▸ **Task instructions**:
Work out how many lines in these entries include the string "each", and give only that figure.

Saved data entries
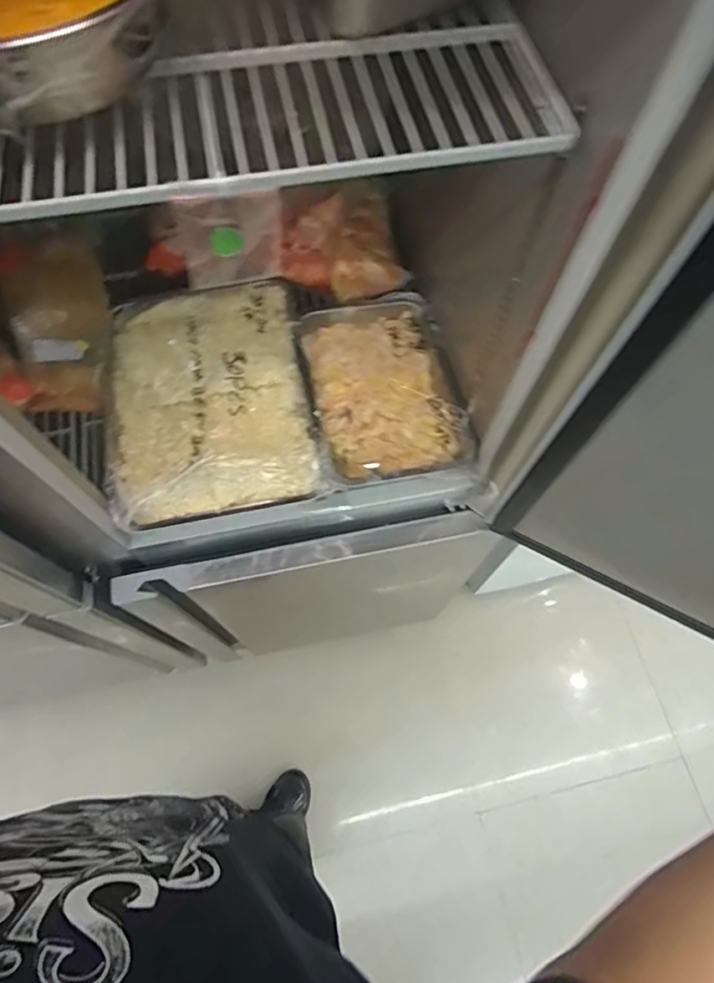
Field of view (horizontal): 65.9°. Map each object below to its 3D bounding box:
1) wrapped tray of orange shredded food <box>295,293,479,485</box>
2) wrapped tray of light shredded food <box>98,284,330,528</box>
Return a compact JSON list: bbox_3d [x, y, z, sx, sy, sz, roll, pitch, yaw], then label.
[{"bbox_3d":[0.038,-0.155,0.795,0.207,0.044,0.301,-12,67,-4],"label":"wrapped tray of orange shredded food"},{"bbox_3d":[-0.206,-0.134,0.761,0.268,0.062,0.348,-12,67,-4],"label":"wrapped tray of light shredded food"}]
...
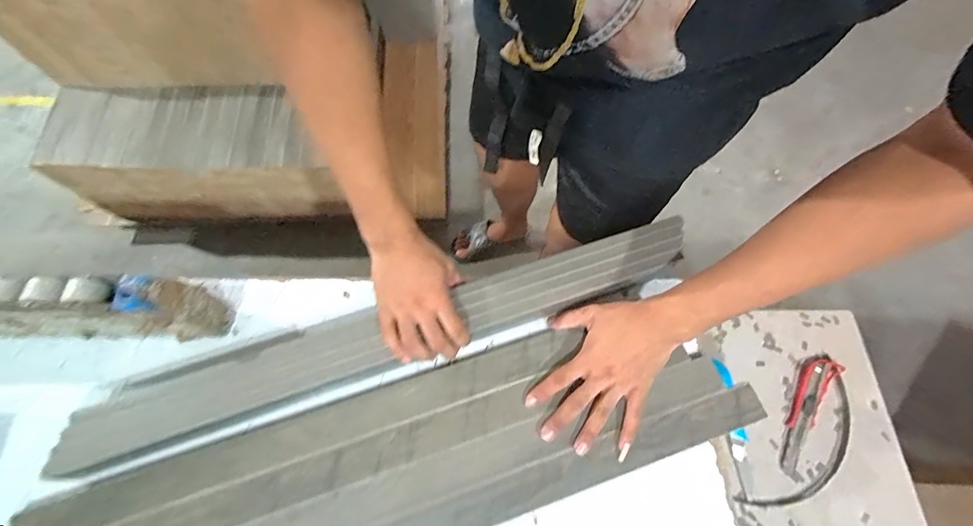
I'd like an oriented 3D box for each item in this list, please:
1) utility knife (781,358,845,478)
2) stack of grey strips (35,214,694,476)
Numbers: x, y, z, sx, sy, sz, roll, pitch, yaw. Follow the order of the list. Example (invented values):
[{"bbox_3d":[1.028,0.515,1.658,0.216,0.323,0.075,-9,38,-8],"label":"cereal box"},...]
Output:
--
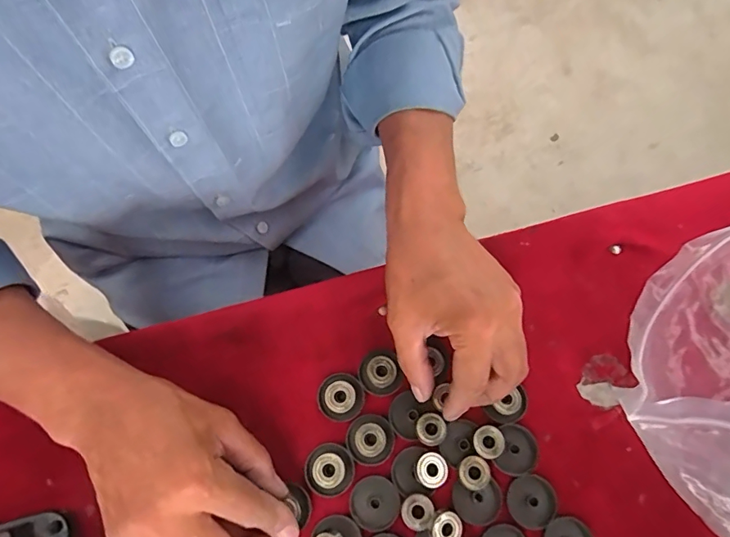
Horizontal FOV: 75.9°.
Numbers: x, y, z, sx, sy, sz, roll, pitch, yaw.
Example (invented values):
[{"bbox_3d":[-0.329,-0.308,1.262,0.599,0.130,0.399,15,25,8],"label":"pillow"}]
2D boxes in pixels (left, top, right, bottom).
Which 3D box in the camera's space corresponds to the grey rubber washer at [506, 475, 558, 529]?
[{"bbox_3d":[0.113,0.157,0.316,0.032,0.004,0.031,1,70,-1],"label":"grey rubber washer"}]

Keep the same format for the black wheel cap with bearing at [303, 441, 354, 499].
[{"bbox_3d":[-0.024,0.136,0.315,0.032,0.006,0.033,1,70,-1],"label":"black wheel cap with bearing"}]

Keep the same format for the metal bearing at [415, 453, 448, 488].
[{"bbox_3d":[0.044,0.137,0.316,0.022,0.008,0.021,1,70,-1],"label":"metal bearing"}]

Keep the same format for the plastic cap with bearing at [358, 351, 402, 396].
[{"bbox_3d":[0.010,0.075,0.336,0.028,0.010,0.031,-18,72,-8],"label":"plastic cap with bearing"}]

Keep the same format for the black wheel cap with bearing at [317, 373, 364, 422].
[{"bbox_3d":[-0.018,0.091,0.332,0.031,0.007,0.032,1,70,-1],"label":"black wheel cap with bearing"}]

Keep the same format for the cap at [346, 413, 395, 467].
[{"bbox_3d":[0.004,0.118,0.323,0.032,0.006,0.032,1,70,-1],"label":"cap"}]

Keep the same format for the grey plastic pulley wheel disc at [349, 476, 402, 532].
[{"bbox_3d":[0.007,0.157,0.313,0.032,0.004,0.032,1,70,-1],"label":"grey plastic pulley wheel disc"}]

▸ **Result of the task**:
2